The Rich History Behind James ‘Jim’ Larkin, The Irish Labor Activist Who Lived His Dream

James ‘Jim’ Larkin received little formal education. Born to Irish parents, Jim Larkin grew up in Liverpool slums. It is from such humble beginnings that Jim Larkin could become a renowned socialist who at some point in his life could be deported from the U.S. before he died a respectable man. Read more: James Larkin – Wikipedia and James Larkin | Biography

Today, people who immerse themselves in the modern history of human rights activism can tell you for sure that Jim Larkin was one persistent guy who’d rather face a bullet-pointed onto his head than forfeit his fight for nobility, good working conditions for laborers and better pay.

Because his zeal for the betterment of good working conditions for laborers throughout Europe, Jim Larkin is widely remembered for his favorite quote ‘A fair day’s work for a fair day’s pay’. Numerous human rights activists usually use this quote. They use it to champion for the rights of workers especially those who work in the informal sector. Learn more about Jim Larkin: http://www.bbc.co.uk/history/british/easterrising/profiles/po08.shtml and http://www.historyireland.com/20th-century-contemporary-history/big-jim-larkin-hero-and-wrecker/

As a young man without good formal education, Jim Larkin was forced to do odd jobs.
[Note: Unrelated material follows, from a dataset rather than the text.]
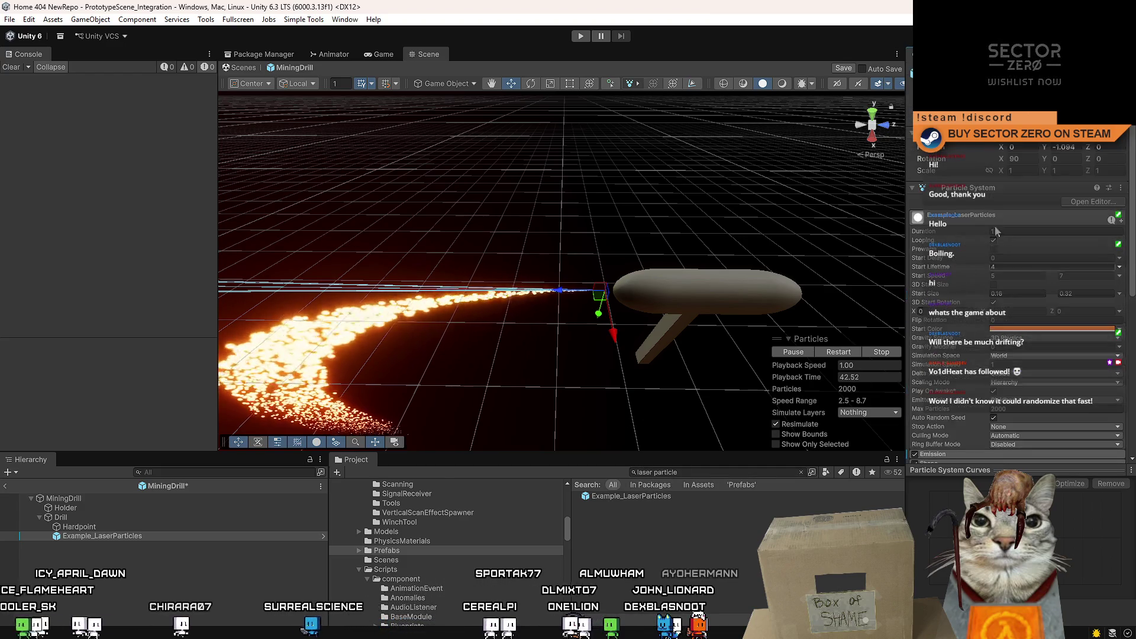
scroll(951, 295, down, 5)
right_click(952, 325)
At one point, Jim Larkin became foreman of the Liverpool docks. It is while here that he decided to join a workers union. The name of the union was the National Union of Dock Labourers (NUDL). In 1905, he became fully committed to the fight of workers’ rights by becoming trade union organizer.

His zeal did not impress all guys even those who was fighting for. They argued that his high-velocity industrial action could hamper several sectors thus paralyzing important service delivery. He was moved to Northern Ireland and based in Dublin. While here, Jim Larkin started Irish Transport and General Workers Union (ITGWU).

Jim Larkin’s aim was that all workers in Ireland namely skilled and unskilled to be in one big union. This way, it would be easy to fight for their rights. In just a year, ITGWU could be merged and turned a political party.

The Irish Labour Party that Jim Larkin formed alongside his friend James Connolly was part of the 1913 Dublin Lockout Strike. This industrial action comprised more than 100, 000 workers who went on strike for 7 months.

After serving workers in various workers’ unions for several years, Jim Larkin died on January 30, 1947.